Coral-like FeCoNi alloy/layered double hydroxides/nickel foam for enhancing mass transfer in oxygen evolution reactions

Many oxygen evolution reaction electrocatalysts lose their ability to transfer mass at high current densities, leading to the adoption of renewable power to make “green” hydrogen a considerable problem. Here we construct gas evacuation configurations by integrating coral-like FeCoNi alloy/layered double hydroxides electrocatalysts on nickel foam (FCNal/NF) that can effectively avoid catalyst deactivation in high current density. During electrochemical water splitting, the superhydrophilic/superaerophobic surfaces reduce the adhesion of bubbles to electrodes. Moreover, the spontaneously generated slug flow within pores can facilitate contact between electrolytes and electrochemical active sites.
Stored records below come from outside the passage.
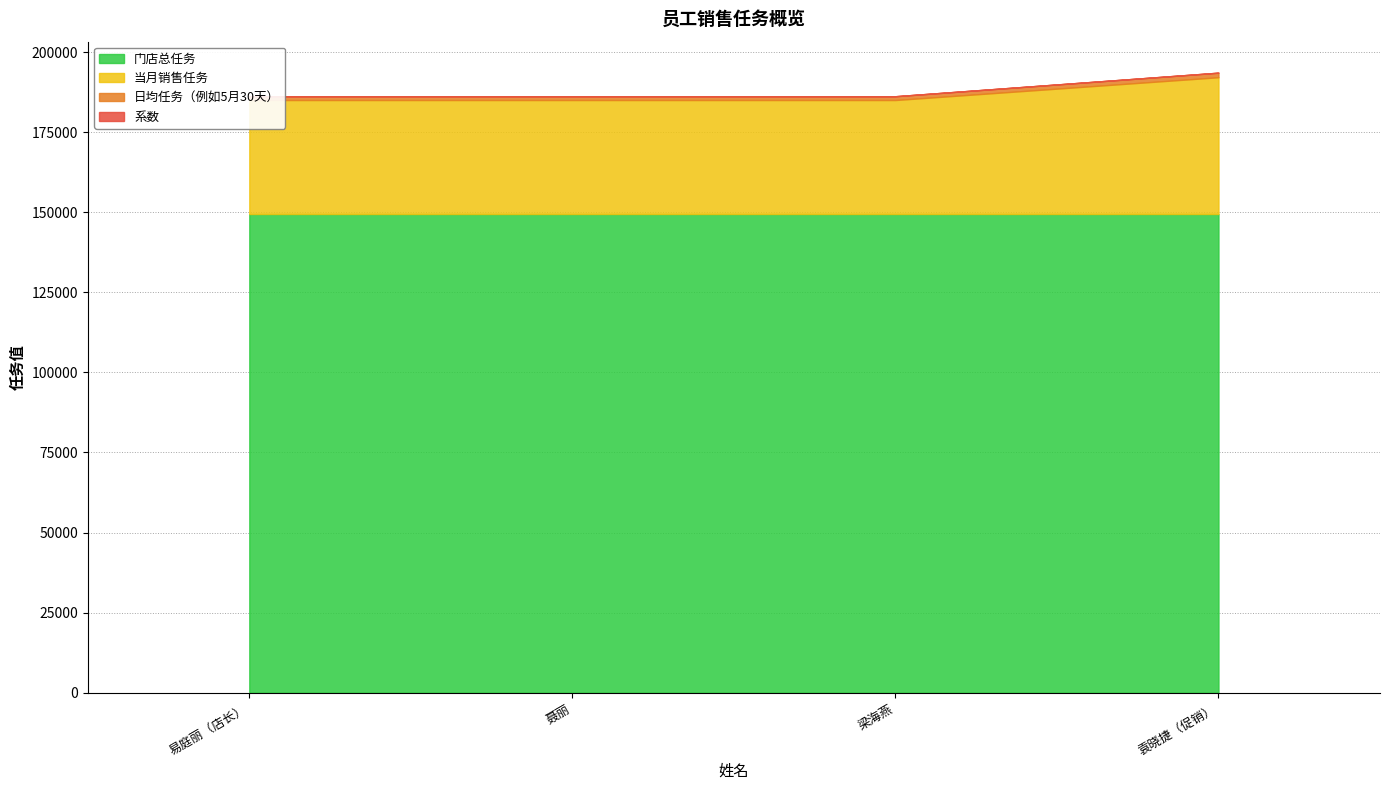

Reading left to right, what are all the values shown in this chart?

门店总任务: 易庭丽（店长）=149460.0	聂丽=149461.0	梁海燕=149462.0	袁晓捷（促销）=149463.0
当月销售任务: 易庭丽（店长）=35586.0	聂丽=35586.0	梁海燕=35586.0	袁晓捷（促销）=42702.0
日均任务（例如5月30天）: 易庭丽（店长）=1186.2	聂丽=1186.2	梁海燕=1186.2	袁晓捷（促销）=1423.4
系数: 易庭丽（店长）=1.0	聂丽=1.0	梁海燕=1.0	袁晓捷（促销）=1.2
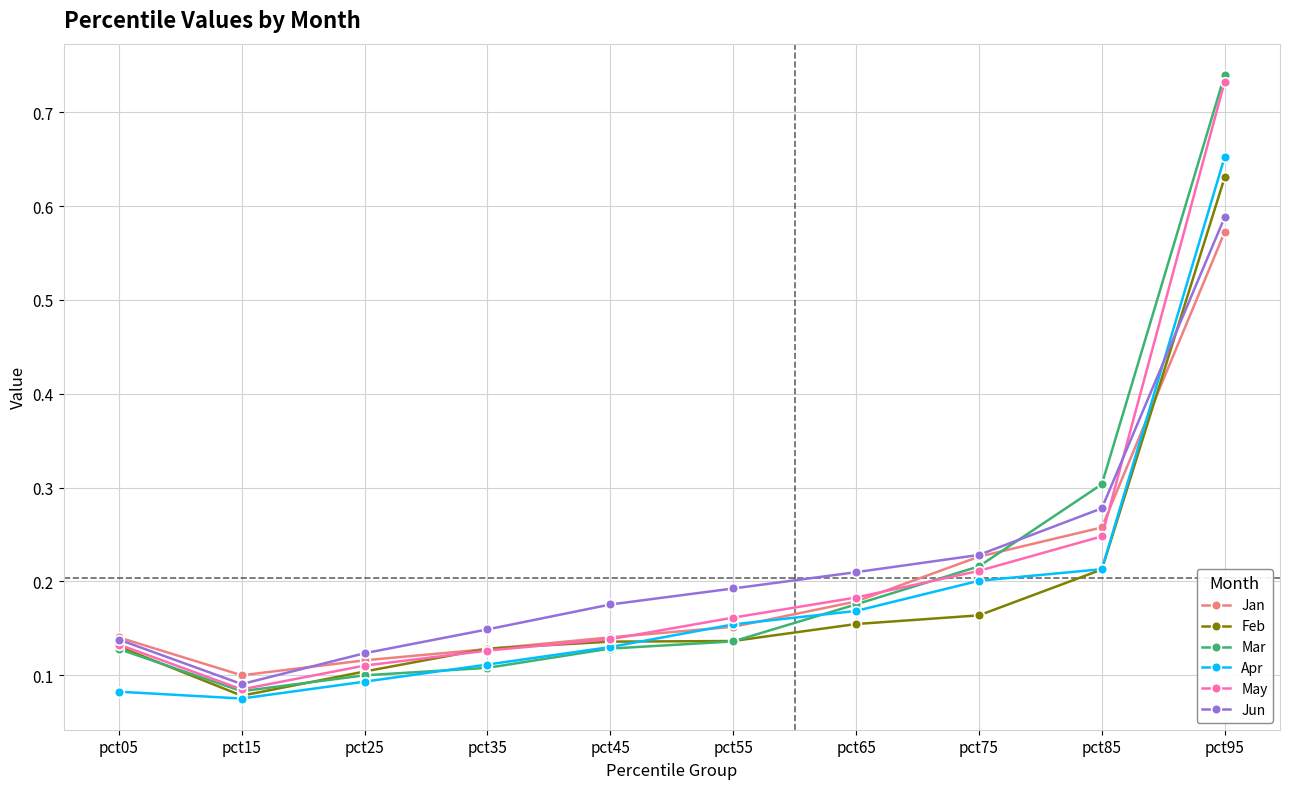

The Jun series shows 0.1 at pct25. True or false?

True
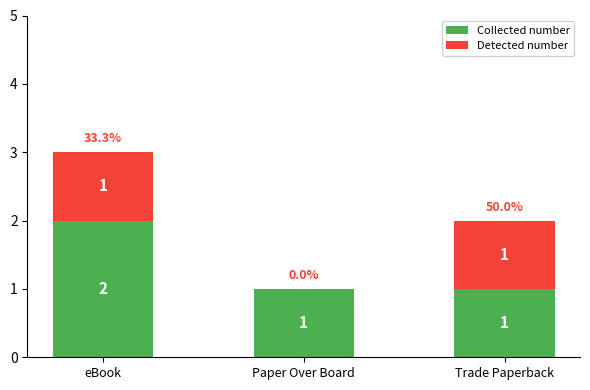

At which category is the sum across all series the highest?

eBook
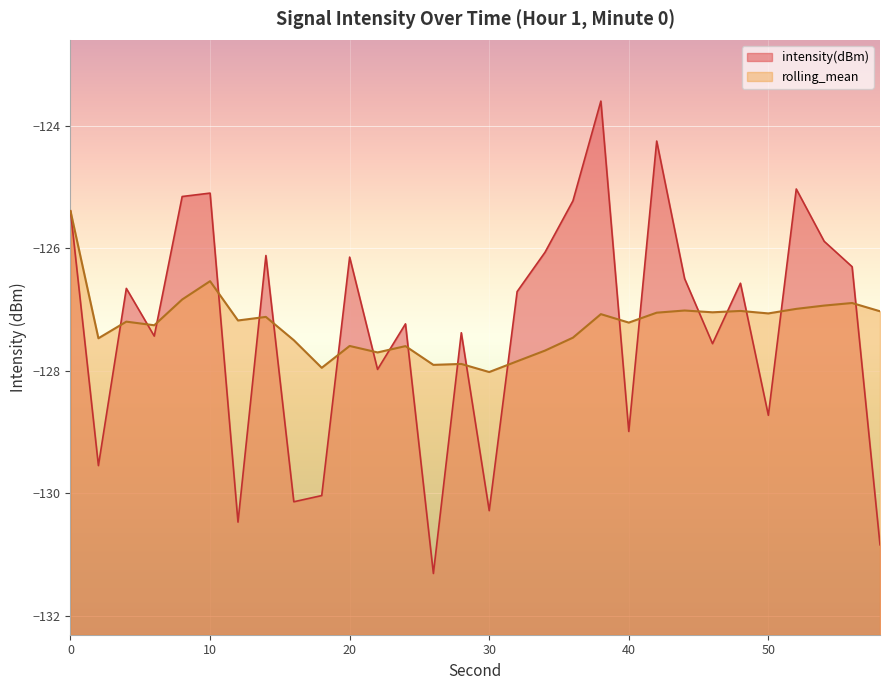

List the labels in order of rolling_mean value, smallest first.

30, 18, 26, 28, 32, 22, 34, 24, 20, 16, 2, 36, 6, 40, 4, 12, 14, 38, 50, 42, 46, 58, 48, 44, 52, 54, 56, 8, 10, 0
Therefore, the optimized FCNal/NF electrode displays excellent catalytic activity (the overpotential of 166 mV at 10 mA cm⁻² in 1 M KOH) with long-term durability under both laboratory (1 M KOH, room temperature) and rigorous industrial (30 wt% KOH, 80 °C) conditions. In the anion exchange membrane water electrolysis (AEMWE) tests, FCNal/NF(+)||Pt/C/NF(−) electrolyzer requires 1.73 and 1.86 V to reach the current density of 1000 and 2000 mA cm⁻² for overall water electrolysis, respectively, showing its potential for industrial application.